Now I am the one who needs help. Is there anyone out there who has lost a husband who was loved, adored and admired so much?
Most people whom I know who have lost a beloved spouse seem to go on with their lives. Don't tell me to "take a class", "get involved in community affairs" or something stupid. I have a doctorate myself, and long to hear his intelligent conversation,
(no one else seemed to match his depth of perception). It hasn't been that long, but what I would't give to have him back in that chair again or in his garden chair, or in his hospital bed at home. What I wouldn't give to be able to spoon-feed him again, change his "paper panties" (diapers), administer all those pills, read the morning paper to him, roll him out into the garden in his wheelchiar, bring the puppy over to his lap, watch some old movies with him.... In the end he could not speak, but I knew what he was thinking, and he knew my thoughts also. I missed a few cues, especially the last one which meant "don't let me die in the hospital, keep me here at home". I didn't read that one right, and he died in the ER.

SecretSister said
Sep 22, 2009

Dear N1K2R3, so sorry to hear about your loss.
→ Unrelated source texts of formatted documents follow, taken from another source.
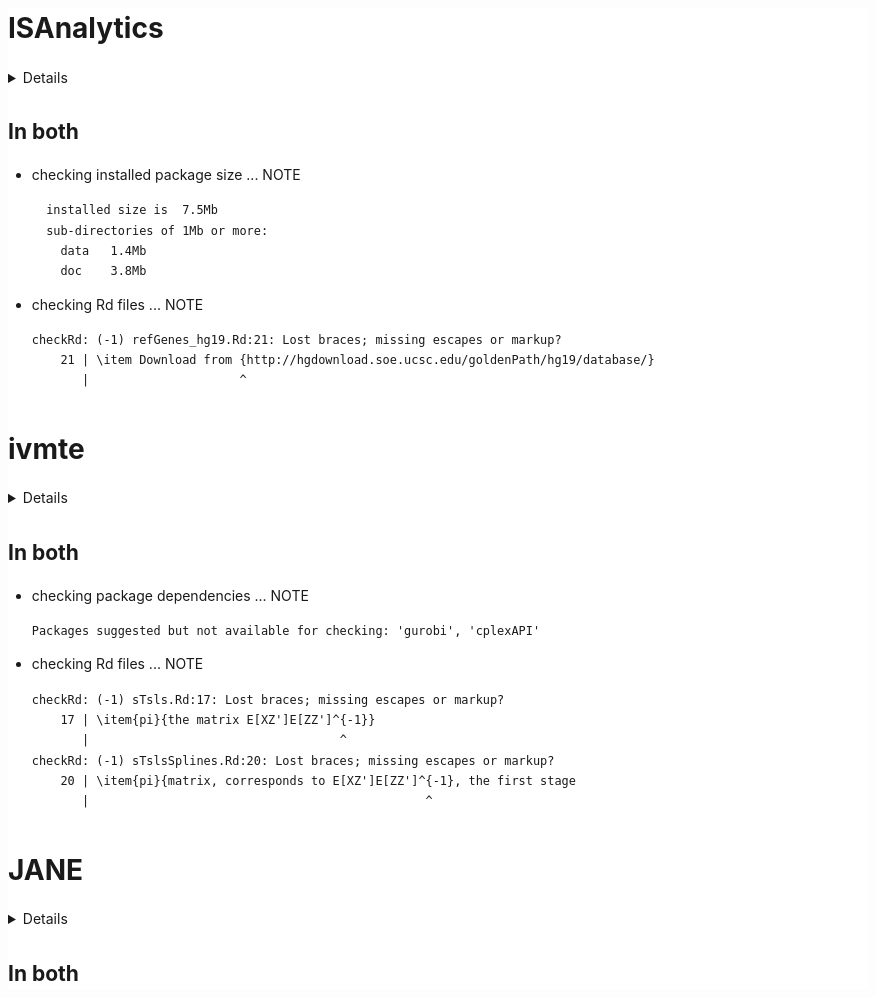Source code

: # ISAnalytics

<details></details>

## In both

*   checking installed package size ... NOTE
    ```
      installed size is  7.5Mb
      sub-directories of 1Mb or more:
        data   1.4Mb
        doc    3.8Mb
    ```

*   checking Rd files ... NOTE
    ```
    checkRd: (-1) refGenes_hg19.Rd:21: Lost braces; missing escapes or markup?
        21 | \item Download from {http://hgdownload.soe.ucsc.edu/goldenPath/hg19/database/}
           |                     ^
    ```

# ivmte

<details></details>

## In both

*   checking package dependencies ... NOTE
    ```
    Packages suggested but not available for checking: 'gurobi', 'cplexAPI'
    ```

*   checking Rd files ... NOTE
    ```
    checkRd: (-1) sTsls.Rd:17: Lost braces; missing escapes or markup?
        17 | \item{pi}{the matrix E[XZ']E[ZZ']^{-1}}
           |                                   ^
    checkRd: (-1) sTslsSplines.Rd:20: Lost braces; missing escapes or markup?
        20 | \item{pi}{matrix, corresponds to E[XZ']E[ZZ']^{-1}, the first stage
           |                                               ^
    ```

# JANE

<details></details>

## In both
I don't have any great advice, but send you a hug. I pray God comfort you and give you grace during this difficult time. Sounds like you were a wonderful Caregiver during his last days. Please don't be too hard on yourself, as we all just do the best we can each moment. I pray you have some wonderful memories of your time spent with him, and that healing will come to you. Seems like there are some good ideas in the above article. Take care of you.